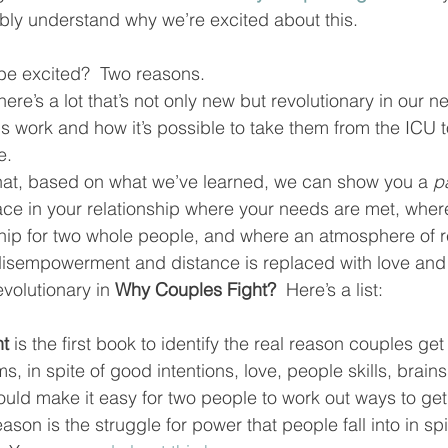
bly understand why we’re excited about this.  
be excited?  Two reasons.  
 there’s a lot that’s not only new but revolutionary in our
s work and how it’s possible to take them from the ICU t
.  
that, based on what we’ve learned, we can show you a 
p
ace in your relationship where your needs are met, wher
nship for two whole people, and where an atmosphere of 
 disempowerment and distance is replaced with love and
volutionary in 
Why Couples Fight?
  Here’s a list:   
ht
 is the first book to identify the real reason couples ge
ms, in spite of good intentions, love, people skills, brain
ould make it easy for two people to work out ways to get
ason is the struggle for power that people fall into in spi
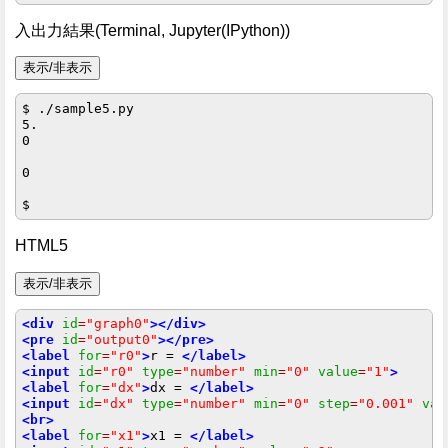
入出力結果(Terminal, Jupyter(IPython))
$ ./sample5.py

5.

0

0

HTML5
<div
id
=
"graph0"
></div>
<pre
id
=
"output0"
></pre>
<label
for
=
"r0"
>
r = 
</label>
<input
id
=
"r0"
type
=
"number"
min
=
"0"
value
=
"1"
>
<label
for
=
"dx"
>
dx = 
</label>
<input
id
=
"dx"
type
=
"number"
min
=
"0"
step
=
"0.001"
val
<br>
<label
for
=
"x1"
>
x1 = 
</label>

▸ EXERCISE PROMPT:
Show every line of the data in which the word "love" appears.

▸ EXERCISE RESULT:
 disempowerment and distance is replaced with love and
ms, in spite of good intentions, love, people skills, brain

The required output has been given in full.